Saturday, May 22, 2010
Here's our summer wind assessment crew at work. This healthy outdoor activity, which is done in support of community-owned wind projects all around the state, requires the lifting and lowering of our NRG wind assessment towers and their transport from one site to another. This requires field work and a fair amount of humping of steel tube, steel cable, and precious, expensive anemometers and computer loggers.
That, at least, is the outdoor part.
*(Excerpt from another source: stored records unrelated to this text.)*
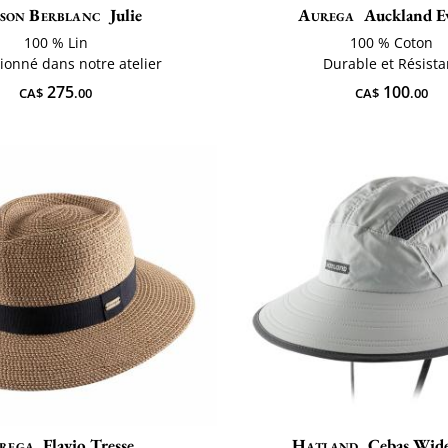
son Berblanc
Julie
Aurega
Auckland Ev
100 % Lin
100 % Coton
ionné dans notre atelier
Durable et Résista
275
100
CA$
.00
CA$
.00
rega
Flavio Tresse
Hatland
Cebas Wid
Then there's the indoor part, which is the crunching of the resultant data and writing of scientific reports that tell communities whether or not the have wind enough for a community-owned turbine.
To facilitate this work I've hired a merry crew of students, who will be driving with me all around the great State o' Maine much of the summer, putting up and taking down these towers, crunching the data, writing reports, and, the Holy Grail adding the knowledge to our growing fund of public-domain wind power data in this state.
With that data we hope to calculate a new, more accurate model for wind prediction in the state, and use that model to create an undated GIS wind map. The value of this work would be millions of dollars, if we can reduce the need for expensive wind studies by creating a more definitive wind map. The one we have now, created by a commercial firm under contract to the federal government a few years ago, doesn't work very well, and in fact has been demonstrated to be unreliable on several sites where we have taken direct measurements.